(Page-level text extractions)
=== Begin Enclosure ===
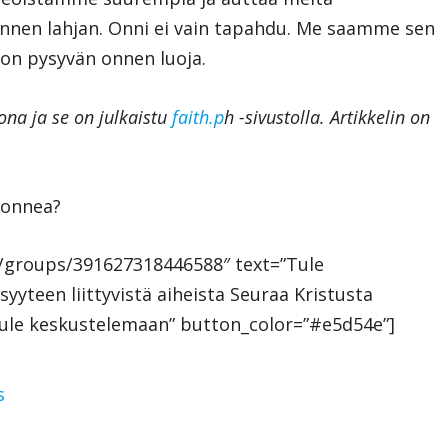
nnen lahjan. Onni ei vain tapahdu. Me saamme sen
 on pysyvän onnen luoja.
ona ja se on julkaistu
faith.p
h -sivustolla. Artikkelin on
ä onnea?
m/groups/391627318446588″ text=”Tule
teen liittyvistä aiheista Seuraa Kristusta
ule keskustelemaan” button_color=”#e5d54e”]
s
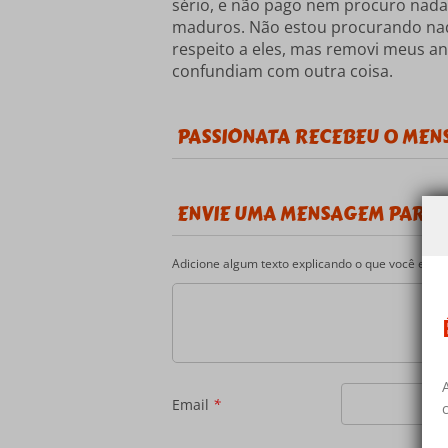
sério, e não pago nem procuro nada
maduros. Não estou procurando nada
respeito a eles, mas removi meus an
confundiam com outra coisa.
PASSIONATA RECEBEU 0 MEN
ENVIE UMA MENSAGEM PARA 
Adicione algum texto explicando o que você está p
Email
*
=== End Enclosure ===
Work instruction → Exactly as written, restate the lines from the one that contains "teen liittyvistä aiheista Seuraa Kristusta" through the final line of the data, both ends included, but leave out the pictures.

Your solution →
teen liittyvistä aiheista Seuraa Kristusta
ule keskustelemaan” button_color=”#e5d54e”]
s
sério, e não pago nem procuro nada
maduros. Não estou procurando nada
respeito a eles, mas removi meus an
confundiam com outra coisa.
PASSIONATA RECEBEU 0 MEN
ENVIE UMA MENSAGEM PARA 
Adicione algum texto explicando o que você está p
Email
*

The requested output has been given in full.